Stata The Stata listserver
[Date Prev][Date Next][Thread Prev][Thread Next][Date index][Thread index]

st: RE: Kappa programming challenge...

From   "Nick Cox" <>
To   <>
Subject   st: RE: Kappa programming challenge...
Date   Wed, 19 May 2004 13:37:54 +0100

There is a specific question here of whether this program 
can be speeded up, and a quick glance suggests "Not much". 
You can do things like 


as illustrated below, to answer a repeated comment
in your version, but that's trivial in speed terms. 

program stekappa
	version 8 
	display c(current_time)
	local ndocs = 10 
	local ndrugs = 6 
	local w = 0 
	local npair = 0  
	forval np = `=`ndocs' -1'(-1)1 {
		local npair =`npair' + `np' 
	matrix rkappa = J(`npair',`ndrugs',0)
	qui forval i = `ndocs'(-1)2 { 
		forval j = 1/`=`i'-1'{
			local ++w
			forval d = 1/`ndrugs' { 
			local di = `i' + ((`d' - 1) * `ndocs') 
			local dj = `j' + ((`d' - 1) * `ndocs') 
			kap v`di' v`dj' in 2/26, wgt(w) absolute 
			matrix rkappa[`w',`d'] = r(kappa) 
	svmat rkappa 
	means rkappa1 - rkappa`ndrugs' 
	display c(current_time)

But lurking behind there is a larger question of how to 
analyse these data, which depends naturally but not completely 
on what is important to you. 

In what sense can you justify this rather ad hoc 
averaging of kappas across different weighting 
schemes? It seems to me that it is only too likely 
to obscure much of the information in these data. 
Of course, you will also be trying other analyses not 
mentioned here. 

If I were the only person on a desert island 
with Stata (internet connection allowed) and someone 
brought these data to me, I'd want to look at 
a matrix of measures of agreement between 
doctors which was for drugs X attributes. For a 
7 point ordered scale, I am not sure that kappa 
is the most useful measure. Somers' d might be 
useful (cue Roger Newson). 

> I have a dataset containing the results of a survey asking 
> doctors to rate 6
> drugs on 24 separate attributes (each doctor therefore 
> provides answers to
> 24*6=144 answers). All ratings are on a 1 to 7 scale with end 
> anchors along
> the lines of 'rubbish' and 'brilliant'.

Stored records:
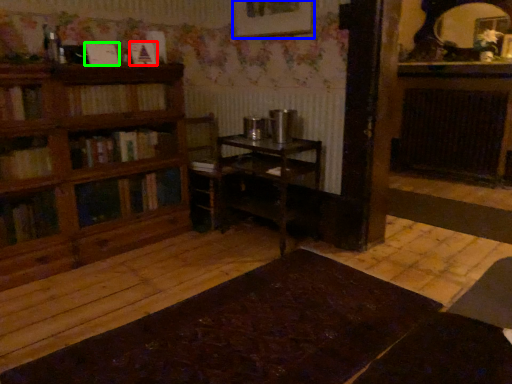
Question: Considering the real-world distances, which object is farthest from book (highlighted by a red box)? picture frame (highlighted by a blue box) or book (highlighted by a green box)?

Choices:
 (A) picture frame
 (B) book

Answer: (A)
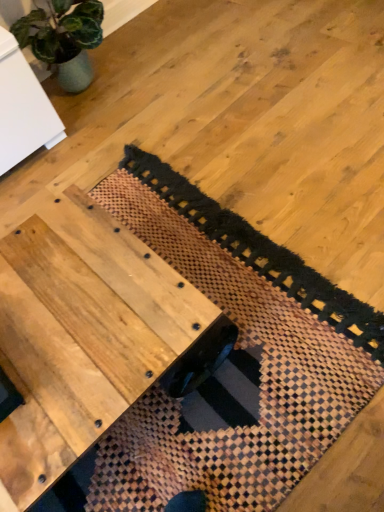
Identify the location of vacant space to the right of natural wood table at center. (263, 322).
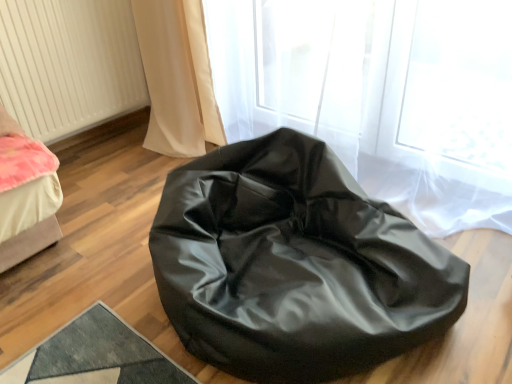
Question: Is white textured radiator at left taller or shorter than glossy black bean bag at center?

Choices:
 (A) tall
 (B) short

Answer: (A)

Question: From the image's perspective, is white textured radiator at left located above or below glossy black bean bag at center?

Choices:
 (A) above
 (B) below

Answer: (A)

Question: In terms of size, does white textured radiator at left appear bigger or smaller than glossy black bean bag at center?

Choices:
 (A) big
 (B) small

Answer: (B)

Question: Choose the correct answer: Is glossy black bean bag at center inside white textured radiator at left or outside it?

Choices:
 (A) outside
 (B) inside

Answer: (A)

Question: In terms of height, does glossy black bean bag at center look taller or shorter compared to white textured radiator at left?

Choices:
 (A) short
 (B) tall

Answer: (A)

Question: From a real-world perspective, is glossy black bean bag at center physically located above or below white textured radiator at left?

Choices:
 (A) above
 (B) below

Answer: (B)

Question: In the image, is glossy black bean bag at center on the left side or the right side of white textured radiator at left?

Choices:
 (A) left
 (B) right

Answer: (B)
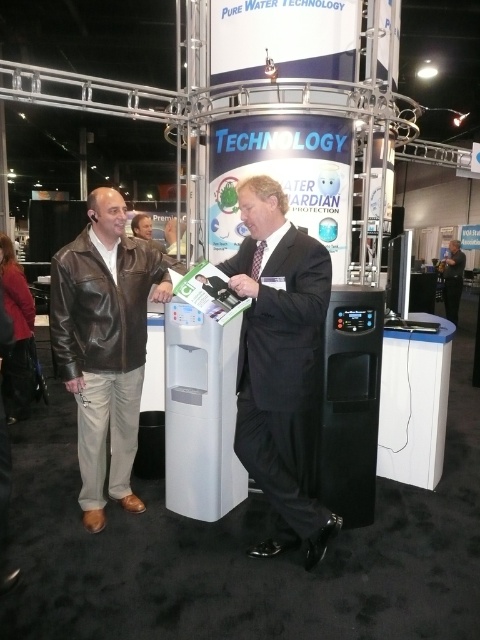
You are a photographer at the exhibition. You need to take a group photo of the two men at the booth. Since the black suit at center and dark suit at center are standing close to each other, which one should you position slightly to the side to avoid blocking the other?

The black suit at center is thinner than the dark suit at center, so positioning the black suit at center slightly to the side would prevent it from being blocked by the wider dark suit at center.

You are organizing a booth layout for an exhibition. You have a limited space and need to place the brown leather jacket at left and the dark suit at center. Based on their sizes, which one can be placed closer to the entrance to save space?

The brown leather jacket at left occupies less space than the dark suit at center, so placing the brown leather jacket at left closer to the entrance would save more space.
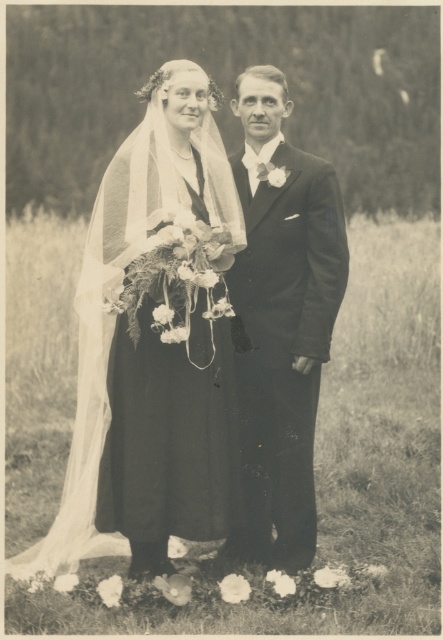
You are a photographer who needs to adjust the lighting for the couple in the image. The silky satin dress at center is reflecting more light than the smooth black suit at center. Which object should you adjust the lighting for to reduce glare?

The silky satin dress at center is reflecting more light, so you should adjust the lighting for the silky satin dress at center to reduce glare.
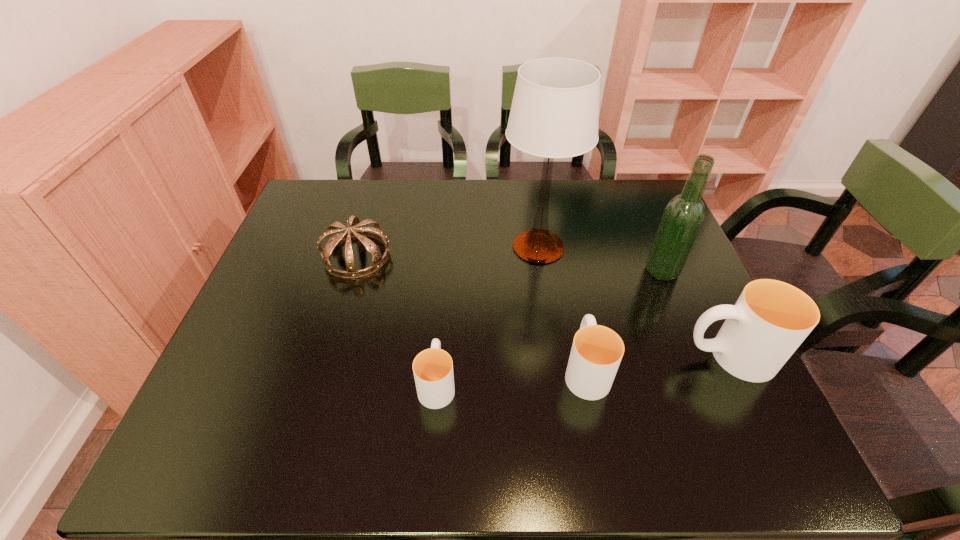
Please point a spot on the left to add another cup. Please provide its 2D coordinates. Your answer should be formatted as a tuple, i.e. [(x, y)], where the tuple contains the x and y coordinates of a point satisfying the conditions above.

[(279, 398)]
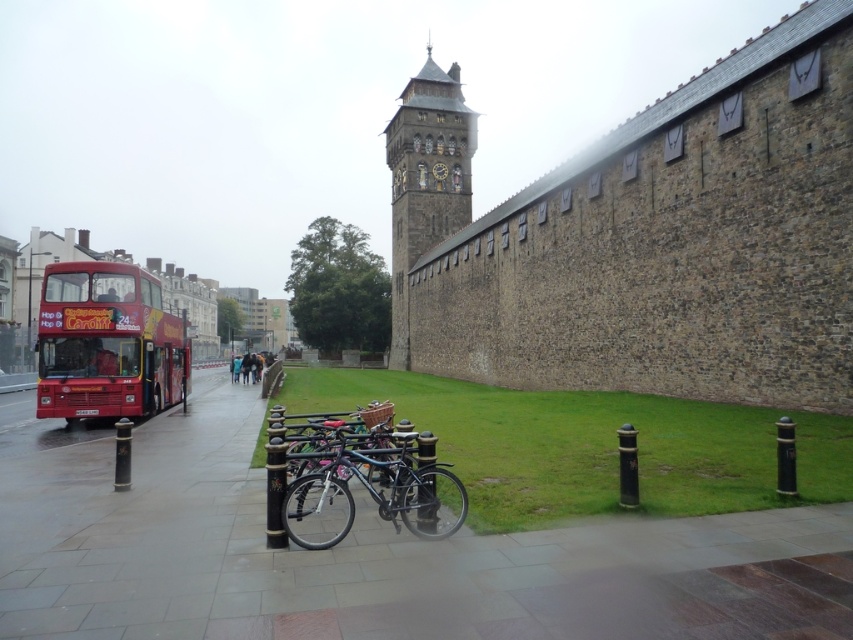
You are standing in front of the historic stone wall and notice two points marked on the wall. The first point is at coordinates point (704, 532) and the second is at point (341, 470). Which point is closer to you?

Point (704, 532) is closer to the camera than point (341, 470).

You are a delivery robot navigating through an urban area. You need to move from the historic stone wall on the right to the smooth concrete pavement at center. What is the shortest path you can take?

The shortest path would be to move directly towards the smooth concrete pavement at center located at point coordinates (369, 554). Since there are no obstacles mentioned between the historic stone wall on the right and the smooth concrete pavement at center, the most efficient route is a straight line towards the coordinates provided.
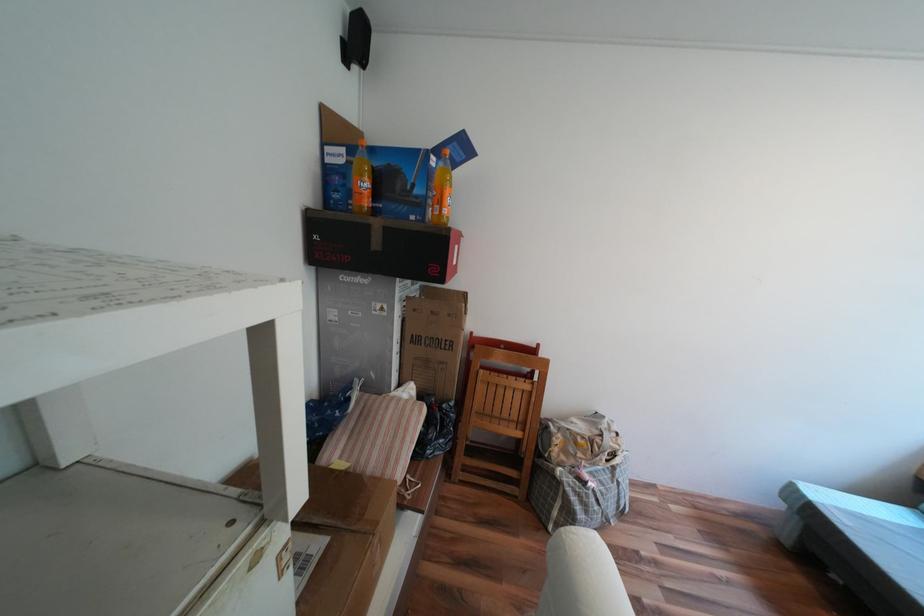
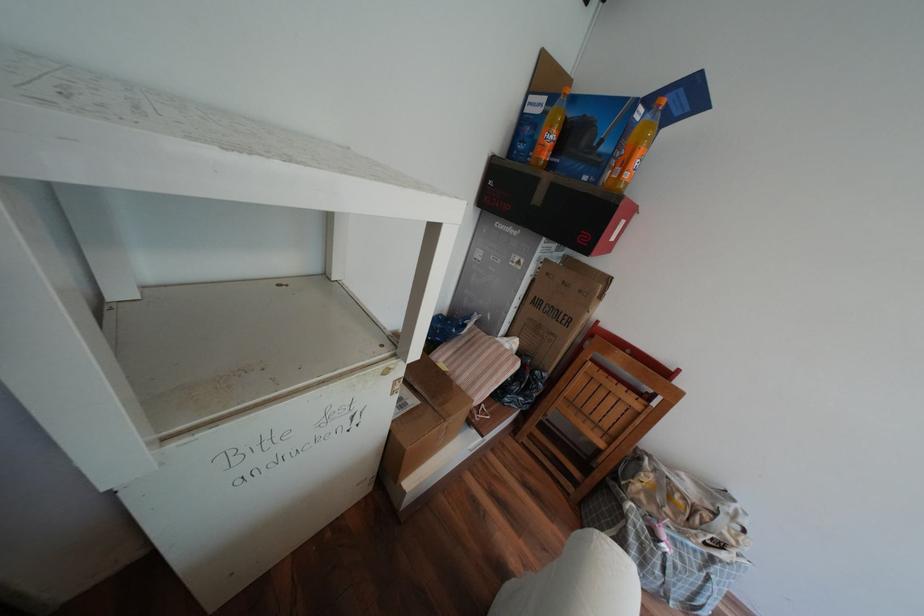
Find the pixel in the second image that matches point (378, 227) in the first image.

(545, 180)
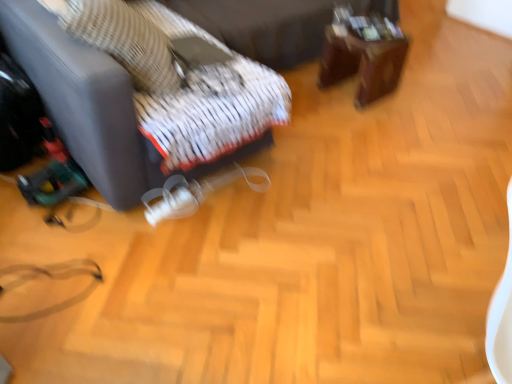
This screenshot has height=384, width=512. Find the location of `blank space above brown wooden table at upper right (from a real-world perspective)`. blank space above brown wooden table at upper right (from a real-world perspective) is located at coordinates (364, 38).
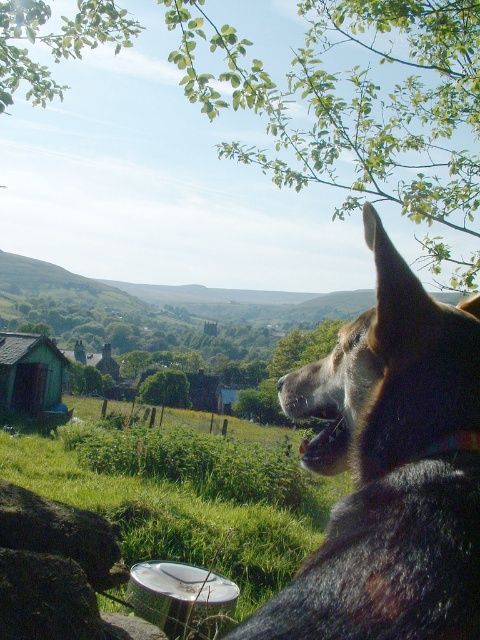
You are standing in the rural scene and want to place a small toy between the smooth gray rock at lower left and the green leafy tree at center. Can the toy fit between them if the toy requires 1 meter of space?

The smooth gray rock at lower left has a lesser width compared to green leafy tree at center. However, the exact distance between them isn not specified in the objects description. Therefore, it is uncertain if the toy will fit.

You are standing in the rural scene and want to pick up the brushed metal bucket at lower center. Which direction should you move relative to the green leafy tree at center?

The brushed metal bucket at lower center is to the right of the green leafy tree at center, so you should move to the right of the green leafy tree at center to reach it.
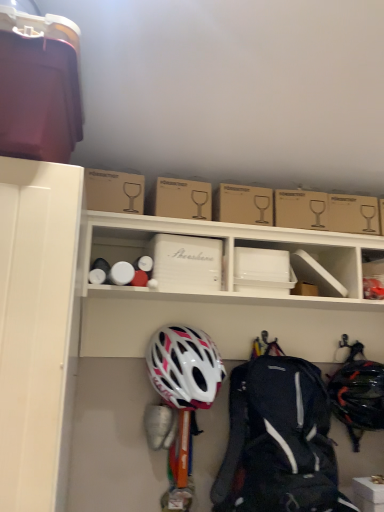
This screenshot has width=384, height=512. What do you see at coordinates (227, 257) in the screenshot? I see `white matte storage box at center` at bounding box center [227, 257].

Image resolution: width=384 pixels, height=512 pixels. What are the coordinates of `white matte storage box at center` in the screenshot? It's located at (227, 257).

What do you see at coordinates (373, 273) in the screenshot? I see `white plastic storage box at upper right, the second storage box ordered from the bottom` at bounding box center [373, 273].

The width and height of the screenshot is (384, 512). Describe the element at coordinates (368, 494) in the screenshot. I see `white matte storage box at lower right, the 2th storage box positioned from the right` at that location.

Where is `matte plastic bin at upper left`? matte plastic bin at upper left is located at coordinates (39, 87).

Measure the distance between point (183,376) and camera.

The depth of point (183,376) is 1.18 meters.

At what (x,y) coordinates should I click in order to perform the action: click on white matte helmet at center, the 2th helmet when ordered from right to left. Please return your answer as a coordinate pair (x, y). The image size is (384, 512). Looking at the image, I should click on (184, 367).

Identify the location of matte black backpack at center. The height and width of the screenshot is (512, 384). (278, 441).

This screenshot has width=384, height=512. In order to click on white matte storage box at center in this screenshot , I will do (227, 257).

Is white matte helmet at center, the 2th helmet when ordered from right to left, looking in the opposite direction of brown cardboard box at upper center, the 2th cardboard box viewed from the right?

No, white matte helmet at center, the 2th helmet when ordered from right to left,'s orientation is not away from brown cardboard box at upper center, the 2th cardboard box viewed from the right.

Is point (213, 357) positioned before point (201, 209)?

No, (213, 357) is behind (201, 209).

From a real-world perspective, which is physically below, white matte helmet at center, marked as the first helmet in a left-to-right arrangement, or brown cardboard box at upper center, which appears as the third cardboard box when viewed from the left?

From a 3D spatial view, white matte helmet at center, marked as the first helmet in a left-to-right arrangement, is below.

Are white matte helmet at center, the 2th helmet when ordered from right to left, and white plastic storage box at upper right, positioned as the second storage box in top-to-bottom order, beside each other?

They are not placed beside each other.

Can you tell me how much white matte helmet at center, marked as the first helmet in a left-to-right arrangement, and white plastic storage box at upper right, positioned as the third storage box in left-to-right order, differ in facing direction?

4.04 degrees separate the facing orientations of white matte helmet at center, marked as the first helmet in a left-to-right arrangement, and white plastic storage box at upper right, positioned as the third storage box in left-to-right order.

Do you think white matte helmet at center, the 2th helmet when ordered from right to left, is within white plastic storage box at upper right, the second storage box ordered from the bottom, or outside of it?

white matte helmet at center, the 2th helmet when ordered from right to left, is spatially situated outside white plastic storage box at upper right, the second storage box ordered from the bottom.

From a real-world perspective, who is located lower, white plastic storage box at center, placed as the 3th storage box when sorted from right to left, or matte plastic bin at upper left?

From a 3D spatial view, white plastic storage box at center, placed as the 3th storage box when sorted from right to left, is below.

From the image's perspective, who appears lower, white plastic storage box at center, placed as the 3th storage box when sorted from right to left, or matte plastic bin at upper left?

white plastic storage box at center, placed as the 3th storage box when sorted from right to left.

Is white plastic storage box at center, the third storage box when ordered from bottom to top, not inside matte plastic bin at upper left?

Yes, white plastic storage box at center, the third storage box when ordered from bottom to top, is located beyond the bounds of matte plastic bin at upper left.

Which is in front, point (191, 400) or point (210, 277)?

The point (210, 277) is closer to the camera.

From a real-world perspective, which helmet is the 1st one underneath the white matte cardboard box at center, which ranks as the 3th cardboard box in right-to-left order? Please provide its 2D coordinates.

[(184, 367)]

Are white matte helmet at center, marked as the first helmet in a left-to-right arrangement, and white matte cardboard box at center, which is the second cardboard box from left to right, making contact?

No, white matte helmet at center, marked as the first helmet in a left-to-right arrangement, is not making contact with white matte cardboard box at center, which is the second cardboard box from left to right.

Considering the relative sizes of white matte helmet at center, the 2th helmet when ordered from right to left, and white matte cardboard box at center, which ranks as the 3th cardboard box in right-to-left order, in the image provided, is white matte helmet at center, the 2th helmet when ordered from right to left, bigger than white matte cardboard box at center, which ranks as the 3th cardboard box in right-to-left order,?

Yes.

Is white plastic storage box at upper right, the 1th storage box positioned from the right, located within brown cardboard box at upper center, the 2th cardboard box viewed from the right?

No.

Is brown cardboard box at upper center, the 2th cardboard box viewed from the right, to the left of white plastic storage box at upper right, positioned as the third storage box in left-to-right order, from the viewer's perspective?

Indeed, brown cardboard box at upper center, the 2th cardboard box viewed from the right, is positioned on the left side of white plastic storage box at upper right, positioned as the third storage box in left-to-right order.

Is brown cardboard box at upper center, the 2th cardboard box viewed from the right, turned away from white plastic storage box at upper right, positioned as the second storage box in top-to-bottom order?

No.

From the image's perspective, starting from the matte plastic bin at upper left, which cardboard box is the 2nd one below? Please provide its 2D coordinates.

[(183, 199)]

From the image's perspective, is matte plastic bin at upper left located above brown cardboard box at upper center, which appears as the third cardboard box when viewed from the left?

Yes, from the image's perspective, matte plastic bin at upper left is over brown cardboard box at upper center, which appears as the third cardboard box when viewed from the left.

Is matte plastic bin at upper left behind brown cardboard box at upper center, the 2th cardboard box viewed from the right?

No, the depth of matte plastic bin at upper left is less than that of brown cardboard box at upper center, the 2th cardboard box viewed from the right.

Can you confirm if matte plastic bin at upper left is smaller than brown cardboard box at upper center, the 2th cardboard box viewed from the right?

No.

Do you think white matte helmet at center, marked as the first helmet in a left-to-right arrangement, is within white matte storage box at lower right, the first storage box from the bottom, or outside of it?

white matte helmet at center, marked as the first helmet in a left-to-right arrangement, lies outside white matte storage box at lower right, the first storage box from the bottom.

From the image's perspective, which is above, white matte helmet at center, marked as the first helmet in a left-to-right arrangement, or white matte storage box at lower right, the 2th storage box positioned from the right?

Directions: Transcribe the Kappa programming post word for word, starting with "Date   Wed, 19" and going on through "in speed terms.".

Task result:
Date   Wed, 19 May 2004 13:37:54 +0100

There is a specific question here of whether this program 
can be speeded up, and a quick glance suggests "Not much". 
You can do things like 


as illustrated below, to answer a repeated comment
in your version, but that's trivial in speed terms.